REQUIRED WORK
Please output the listing exactly as it stands, but omit any images.

INPUT DATA
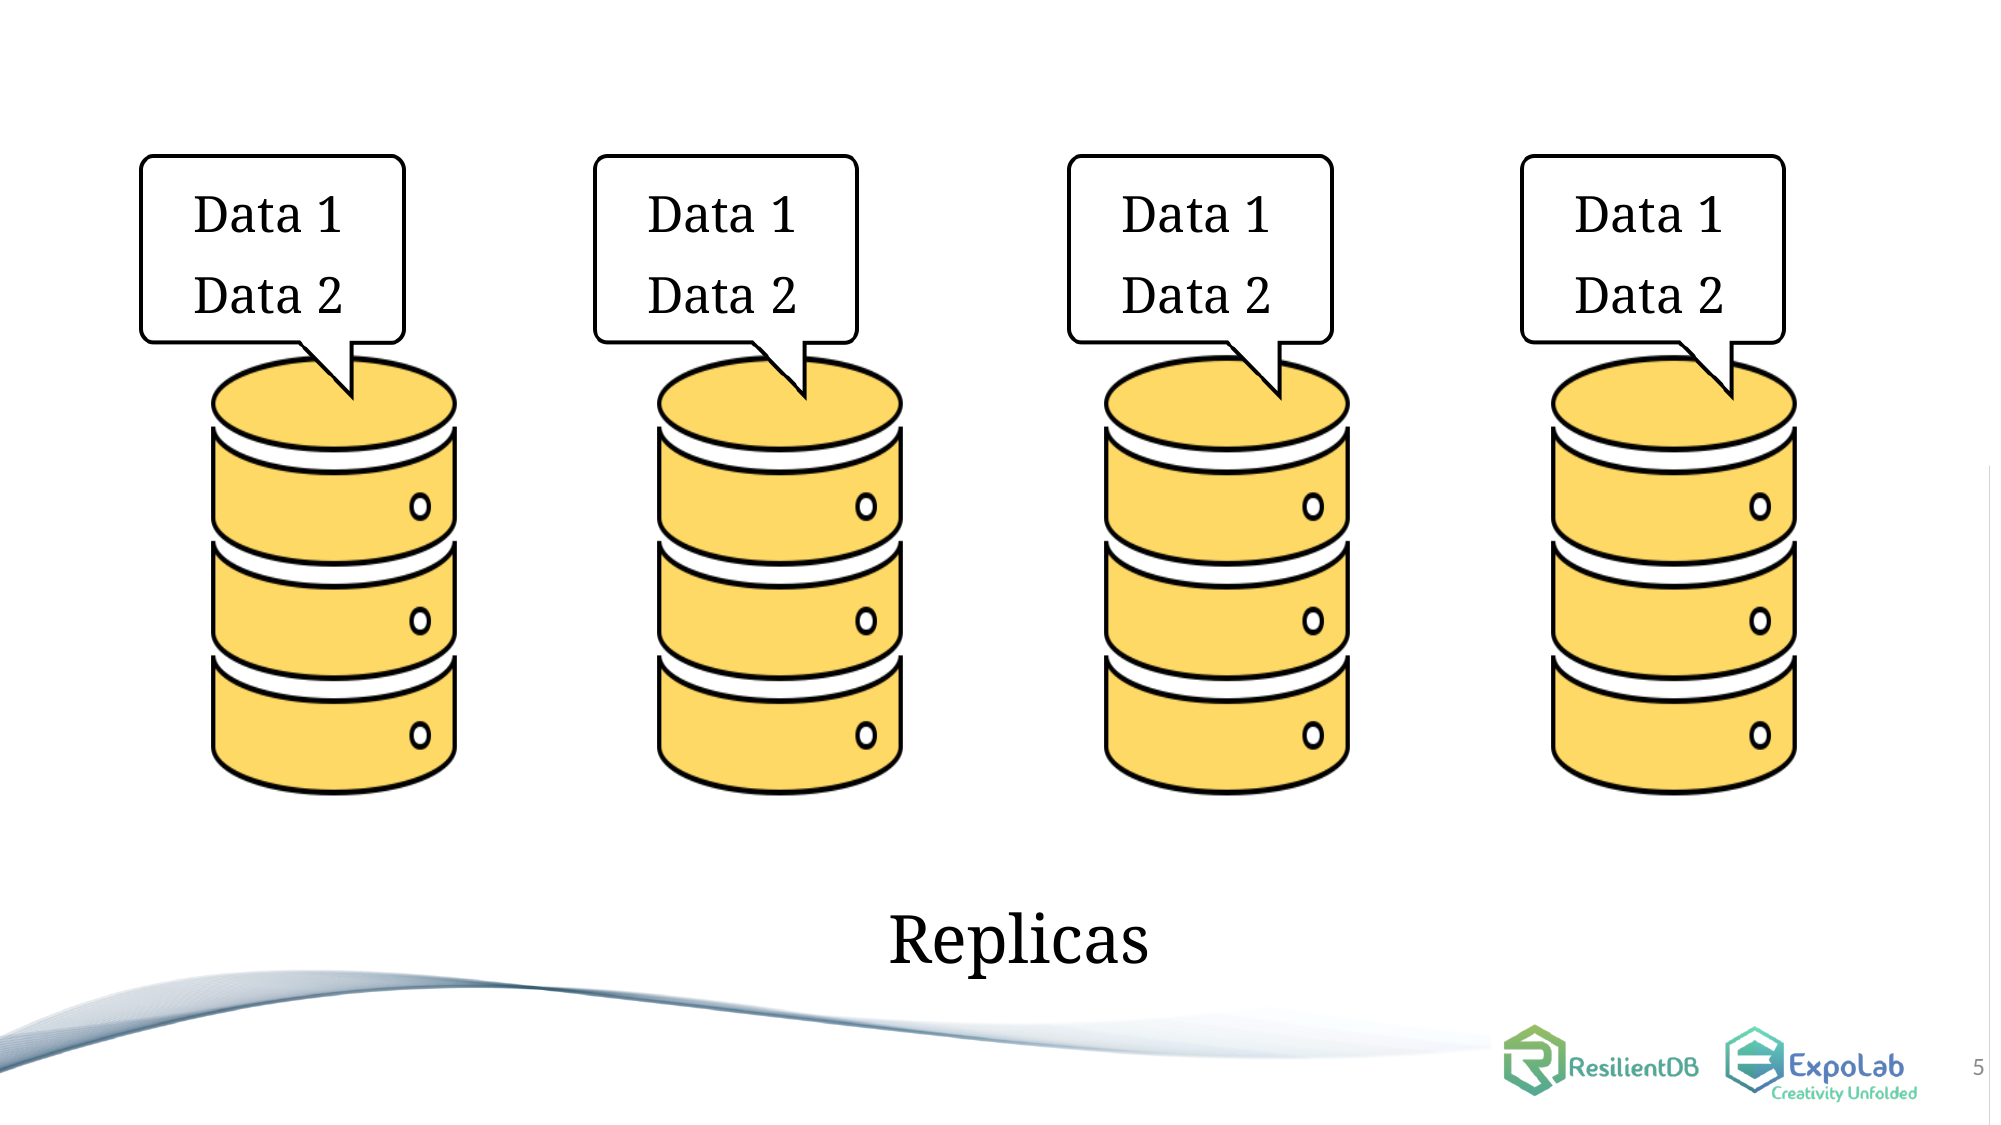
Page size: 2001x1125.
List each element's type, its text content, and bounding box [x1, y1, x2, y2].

slide_number 5 [1745, 1035, 2000, 1096]
text_box Replicas [745, 849, 1294, 985]
picture [0, 0, 2000, 1125]
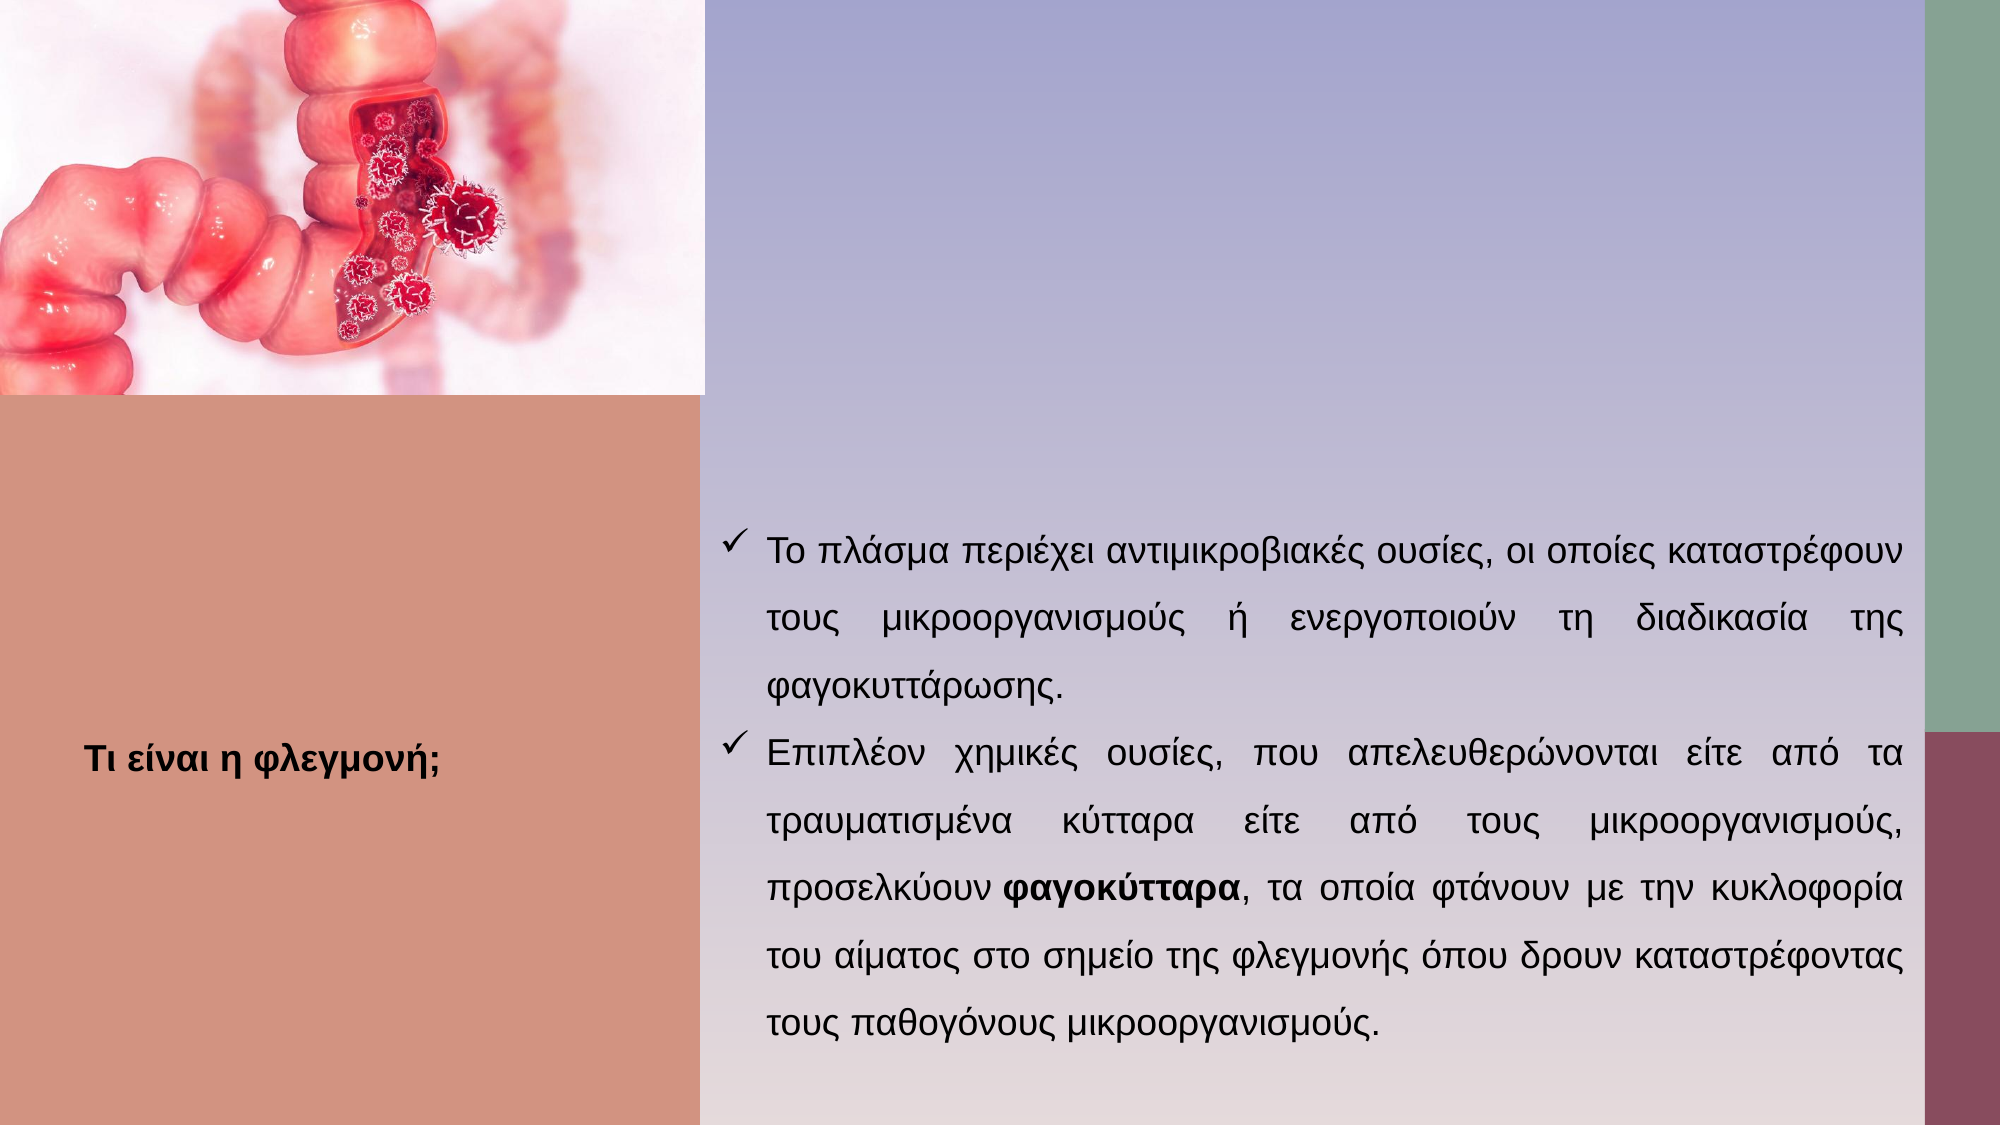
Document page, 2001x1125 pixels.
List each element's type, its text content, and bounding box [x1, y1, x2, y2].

picture [0, 0, 705, 395]
list Τι είναι η φλεγμονή; [69, 709, 484, 831]
text_box Το πλάσμα περιέχει αντιμικροβιακές ουσίες, οι οποίες καταστρέφουν τους μικροοργανισμούς ή ενεργοποιούν τη διαδικασία της φαγοκυττάρωσης. Επιπλέον χημικές ουσίες, που απελευθερώνονται είτε από τα τραυματισμένα κύτταρα είτε από τους μικροοργανισμούς, προσελκύουν φαγοκύτταρα, τα οποία φτάνουν με την κυκλοφορία του αίματος στο σημείο της φλεγμονής όπου δρουν καταστρέφοντας τους παθογόνους μικροοργανισμούς. [704, 496, 1920, 1051]
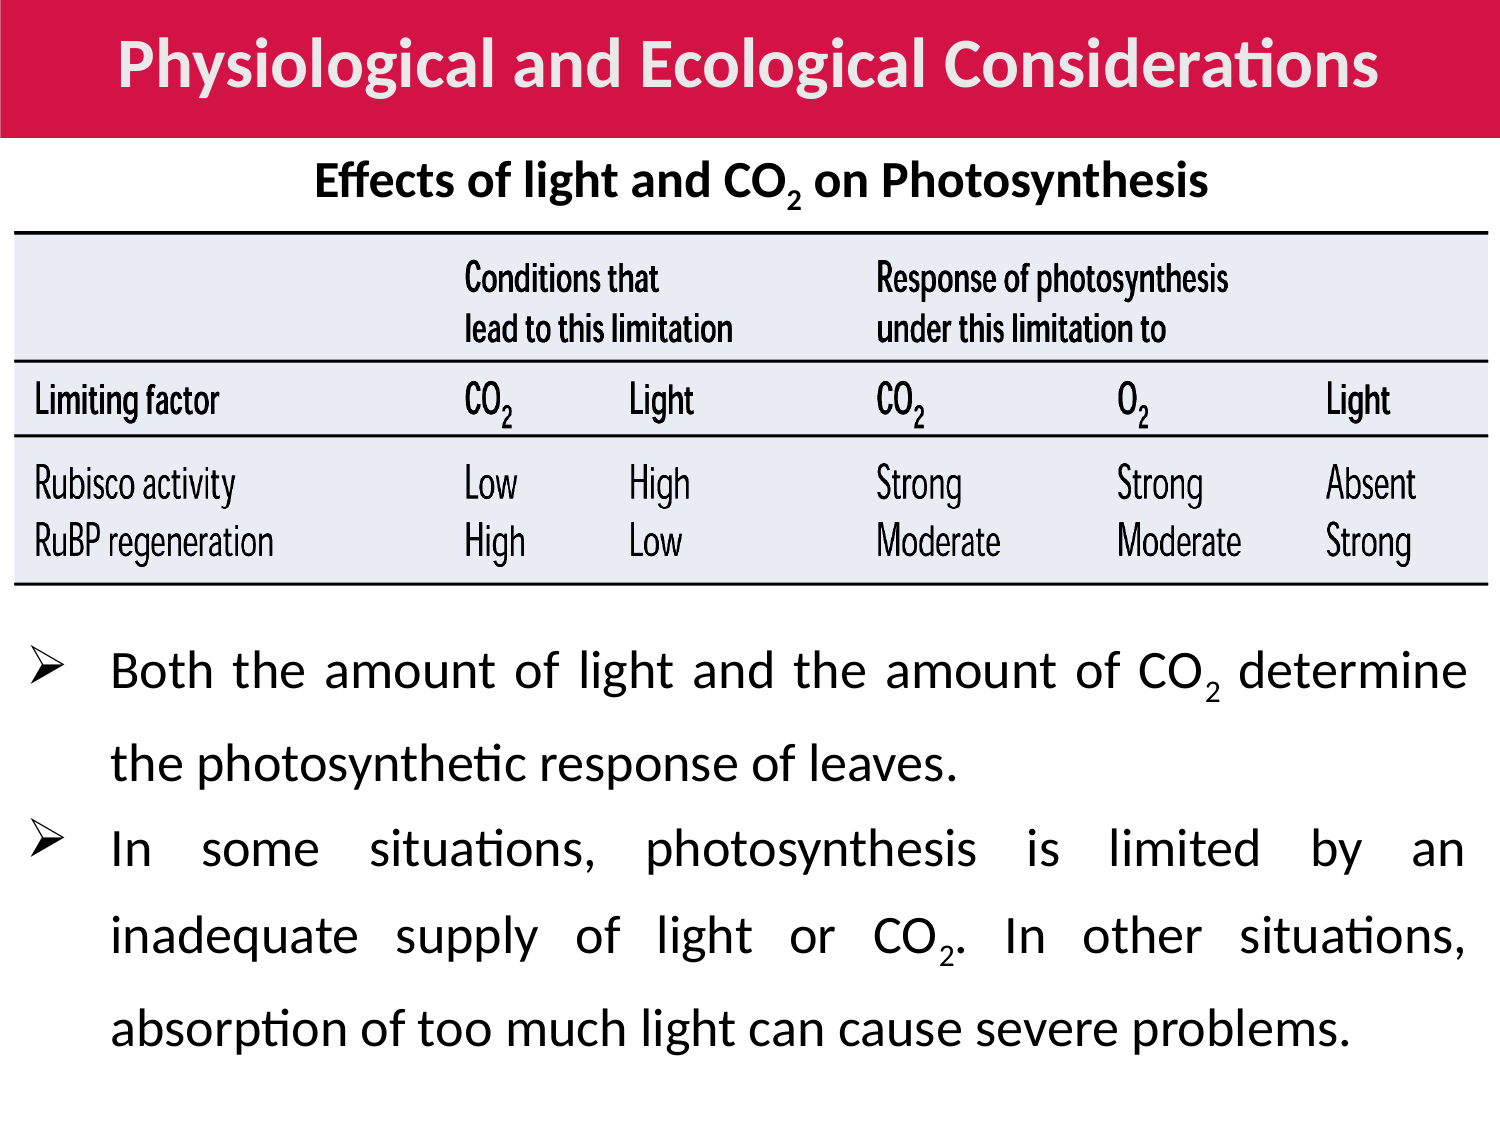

ANSWER TO THIS TASK
Page size: 2001x1125.
List each element's type, its text content, and bounding box [x1, y1, x2, y2].

slide_number 5 [1745, 1035, 2000, 1096]
text_box Replicas [745, 849, 1294, 985]
picture [0, 0, 2000, 1125]
Document page, 2001x1125 pixels.
List each element's type, its text content, and bounding box [x1, y1, x2, y2].

picture [0, 0, 705, 395]
list Τι είναι η φλεγμονή; [69, 709, 484, 831]
text_box Το πλάσμα περιέχει αντιμικροβιακές ουσίες, οι οποίες καταστρέφουν τους μικροοργανισμούς ή ενεργοποιούν τη διαδικασία της φαγοκυττάρωσης. Επιπλέον χημικές ουσίες, που απελευθερώνονται είτε από τα τραυματισμένα κύτταρα είτε από τους μικροοργανισμούς, προσελκύουν φαγοκύτταρα, τα οποία φτάνουν με την κυκλοφορία του αίματος στο σημείο της φλεγμονής όπου δρουν καταστρέφοντας τους παθογόνους μικροοργανισμούς. [704, 496, 1920, 1051]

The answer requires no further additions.